*** STUDY MATERIAL ***

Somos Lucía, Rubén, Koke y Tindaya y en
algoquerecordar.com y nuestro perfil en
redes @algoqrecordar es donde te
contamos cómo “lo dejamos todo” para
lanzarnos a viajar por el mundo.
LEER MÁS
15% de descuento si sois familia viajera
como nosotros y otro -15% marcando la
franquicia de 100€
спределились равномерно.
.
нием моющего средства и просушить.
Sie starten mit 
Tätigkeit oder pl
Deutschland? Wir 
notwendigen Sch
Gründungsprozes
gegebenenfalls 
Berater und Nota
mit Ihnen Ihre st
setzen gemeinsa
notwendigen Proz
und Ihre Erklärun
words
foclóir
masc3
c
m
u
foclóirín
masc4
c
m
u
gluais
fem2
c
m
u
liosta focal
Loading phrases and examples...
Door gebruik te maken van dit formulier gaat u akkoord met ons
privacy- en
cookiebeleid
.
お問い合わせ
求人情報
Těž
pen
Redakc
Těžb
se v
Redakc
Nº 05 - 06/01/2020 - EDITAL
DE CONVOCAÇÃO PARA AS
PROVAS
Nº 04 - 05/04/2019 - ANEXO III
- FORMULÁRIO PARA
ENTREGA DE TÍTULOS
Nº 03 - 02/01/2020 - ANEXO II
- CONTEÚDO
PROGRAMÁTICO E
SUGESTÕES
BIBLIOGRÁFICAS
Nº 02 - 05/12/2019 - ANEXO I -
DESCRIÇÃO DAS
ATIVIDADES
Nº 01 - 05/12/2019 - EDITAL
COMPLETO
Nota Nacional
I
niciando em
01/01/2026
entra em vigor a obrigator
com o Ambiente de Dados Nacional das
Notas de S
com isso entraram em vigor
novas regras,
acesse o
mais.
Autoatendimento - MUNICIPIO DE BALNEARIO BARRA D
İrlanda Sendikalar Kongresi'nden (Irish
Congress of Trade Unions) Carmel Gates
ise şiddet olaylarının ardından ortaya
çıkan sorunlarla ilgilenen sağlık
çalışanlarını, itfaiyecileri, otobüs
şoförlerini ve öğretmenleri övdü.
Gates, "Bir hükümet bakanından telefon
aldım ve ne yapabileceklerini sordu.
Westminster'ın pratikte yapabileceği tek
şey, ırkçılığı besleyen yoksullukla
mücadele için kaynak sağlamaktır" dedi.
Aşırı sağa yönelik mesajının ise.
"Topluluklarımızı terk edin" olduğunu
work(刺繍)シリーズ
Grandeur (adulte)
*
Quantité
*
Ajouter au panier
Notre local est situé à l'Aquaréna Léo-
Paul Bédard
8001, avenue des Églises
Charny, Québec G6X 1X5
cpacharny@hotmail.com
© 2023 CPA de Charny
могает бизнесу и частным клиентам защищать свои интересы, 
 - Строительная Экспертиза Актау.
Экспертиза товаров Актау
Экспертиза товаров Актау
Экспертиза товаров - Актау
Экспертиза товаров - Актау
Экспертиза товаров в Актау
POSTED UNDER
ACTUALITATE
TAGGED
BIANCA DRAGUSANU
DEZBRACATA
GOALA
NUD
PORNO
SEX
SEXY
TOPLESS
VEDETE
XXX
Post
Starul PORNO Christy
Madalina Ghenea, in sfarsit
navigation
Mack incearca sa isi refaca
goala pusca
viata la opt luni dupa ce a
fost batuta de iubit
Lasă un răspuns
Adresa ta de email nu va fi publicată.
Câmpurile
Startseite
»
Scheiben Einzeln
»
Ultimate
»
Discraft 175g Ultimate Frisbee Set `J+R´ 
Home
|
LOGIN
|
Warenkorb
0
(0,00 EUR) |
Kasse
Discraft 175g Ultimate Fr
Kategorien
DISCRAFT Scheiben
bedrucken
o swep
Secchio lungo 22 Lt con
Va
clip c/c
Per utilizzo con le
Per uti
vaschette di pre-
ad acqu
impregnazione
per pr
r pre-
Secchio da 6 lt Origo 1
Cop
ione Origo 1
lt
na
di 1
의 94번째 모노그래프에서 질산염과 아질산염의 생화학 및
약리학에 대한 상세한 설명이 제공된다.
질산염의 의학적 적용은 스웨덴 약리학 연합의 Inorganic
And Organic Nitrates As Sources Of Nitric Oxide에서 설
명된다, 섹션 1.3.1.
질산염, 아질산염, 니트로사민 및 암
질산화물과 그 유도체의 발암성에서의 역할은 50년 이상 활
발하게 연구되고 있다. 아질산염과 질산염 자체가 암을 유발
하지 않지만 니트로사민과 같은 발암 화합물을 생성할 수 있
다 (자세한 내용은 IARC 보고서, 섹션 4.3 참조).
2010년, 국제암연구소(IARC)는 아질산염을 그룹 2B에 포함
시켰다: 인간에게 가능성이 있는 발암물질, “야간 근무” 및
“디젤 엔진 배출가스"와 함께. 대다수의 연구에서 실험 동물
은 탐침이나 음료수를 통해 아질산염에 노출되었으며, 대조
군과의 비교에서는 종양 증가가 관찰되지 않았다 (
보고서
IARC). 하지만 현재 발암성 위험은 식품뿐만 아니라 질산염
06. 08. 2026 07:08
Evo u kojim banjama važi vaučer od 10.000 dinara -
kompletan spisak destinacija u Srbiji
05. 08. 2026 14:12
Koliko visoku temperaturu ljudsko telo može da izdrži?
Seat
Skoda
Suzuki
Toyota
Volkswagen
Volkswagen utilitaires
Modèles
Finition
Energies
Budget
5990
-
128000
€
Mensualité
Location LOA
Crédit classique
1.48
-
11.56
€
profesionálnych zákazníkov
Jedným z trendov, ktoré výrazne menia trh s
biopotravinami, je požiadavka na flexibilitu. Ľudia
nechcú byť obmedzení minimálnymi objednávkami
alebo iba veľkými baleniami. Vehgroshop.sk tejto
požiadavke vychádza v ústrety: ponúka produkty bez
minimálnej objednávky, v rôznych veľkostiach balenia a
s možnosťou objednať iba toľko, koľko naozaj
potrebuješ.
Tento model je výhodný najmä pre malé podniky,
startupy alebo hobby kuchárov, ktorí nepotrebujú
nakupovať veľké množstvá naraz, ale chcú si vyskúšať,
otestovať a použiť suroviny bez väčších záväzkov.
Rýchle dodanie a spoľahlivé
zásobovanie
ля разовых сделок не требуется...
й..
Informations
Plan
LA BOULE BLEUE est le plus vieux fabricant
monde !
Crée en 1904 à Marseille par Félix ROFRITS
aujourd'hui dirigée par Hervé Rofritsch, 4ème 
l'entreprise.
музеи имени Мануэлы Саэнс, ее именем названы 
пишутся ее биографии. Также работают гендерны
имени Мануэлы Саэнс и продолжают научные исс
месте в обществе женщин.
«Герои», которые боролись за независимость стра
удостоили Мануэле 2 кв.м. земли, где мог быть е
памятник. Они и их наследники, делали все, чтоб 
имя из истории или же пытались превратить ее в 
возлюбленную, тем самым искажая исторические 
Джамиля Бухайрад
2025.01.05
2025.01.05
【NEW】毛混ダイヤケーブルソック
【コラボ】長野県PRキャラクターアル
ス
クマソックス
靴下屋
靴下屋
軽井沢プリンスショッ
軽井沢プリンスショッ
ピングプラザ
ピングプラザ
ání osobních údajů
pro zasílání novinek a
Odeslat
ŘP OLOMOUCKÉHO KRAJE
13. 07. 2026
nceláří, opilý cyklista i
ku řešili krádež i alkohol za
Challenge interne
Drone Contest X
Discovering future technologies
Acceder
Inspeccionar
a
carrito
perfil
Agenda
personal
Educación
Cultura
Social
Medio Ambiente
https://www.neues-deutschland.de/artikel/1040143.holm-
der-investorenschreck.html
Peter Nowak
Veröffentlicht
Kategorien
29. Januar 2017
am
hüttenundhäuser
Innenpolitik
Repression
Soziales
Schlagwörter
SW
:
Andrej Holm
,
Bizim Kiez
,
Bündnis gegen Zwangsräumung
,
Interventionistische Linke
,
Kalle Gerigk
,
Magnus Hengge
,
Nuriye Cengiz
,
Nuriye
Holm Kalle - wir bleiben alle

*** End of STUDY MATERIAL ***

*EXERCISE INSTRUCTIONS*:
Nothing beyond the lines from the start of the entries through the line with "Notre local est" should appear. Repeat those lines exactly, both ends included.

*RESPONSE TO THIS EXERCISE*:
Somos Lucía, Rubén, Koke y Tindaya y en
algoquerecordar.com y nuestro perfil en
redes @algoqrecordar es donde te
contamos cómo “lo dejamos todo” para
lanzarnos a viajar por el mundo.
LEER MÁS
15% de descuento si sois familia viajera
como nosotros y otro -15% marcando la
franquicia de 100€
спределились равномерно.
.
нием моющего средства и просушить.
Sie starten mit 
Tätigkeit oder pl
Deutschland? Wir 
notwendigen Sch
Gründungsprozes
gegebenenfalls 
Berater und Nota
mit Ihnen Ihre st
setzen gemeinsa
notwendigen Proz
und Ihre Erklärun
words
foclóir
masc3
c
m
u
foclóirín
masc4
c
m
u
gluais
fem2
c
m
u
liosta focal
Loading phrases and examples...
Door gebruik te maken van dit formulier gaat u akkoord met ons
privacy- en
cookiebeleid
.
お問い合わせ
求人情報
Těž
pen
Redakc
Těžb
se v
Redakc
Nº 05 - 06/01/2020 - EDITAL
DE CONVOCAÇÃO PARA AS
PROVAS
Nº 04 - 05/04/2019 - ANEXO III
- FORMULÁRIO PARA
ENTREGA DE TÍTULOS
Nº 03 - 02/01/2020 - ANEXO II
- CONTEÚDO
PROGRAMÁTICO E
SUGESTÕES
BIBLIOGRÁFICAS
Nº 02 - 05/12/2019 - ANEXO I -
DESCRIÇÃO DAS
ATIVIDADES
Nº 01 - 05/12/2019 - EDITAL
COMPLETO
Nota Nacional
I
niciando em
01/01/2026
entra em vigor a obrigator
com o Ambiente de Dados Nacional das
Notas de S
com isso entraram em vigor
novas regras,
acesse o
mais.
Autoatendimento - MUNICIPIO DE BALNEARIO BARRA D
İrlanda Sendikalar Kongresi'nden (Irish
Congress of Trade Unions) Carmel Gates
ise şiddet olaylarının ardından ortaya
çıkan sorunlarla ilgilenen sağlık
çalışanlarını, itfaiyecileri, otobüs
şoförlerini ve öğretmenleri övdü.
Gates, "Bir hükümet bakanından telefon
aldım ve ne yapabileceklerini sordu.
Westminster'ın pratikte yapabileceği tek
şey, ırkçılığı besleyen yoksullukla
mücadele için kaynak sağlamaktır" dedi.
Aşırı sağa yönelik mesajının ise.
"Topluluklarımızı terk edin" olduğunu
work(刺繍)シリーズ
Grandeur (adulte)
*
Quantité
*
Ajouter au panier
Notre local est situé à l'Aquaréna Léo-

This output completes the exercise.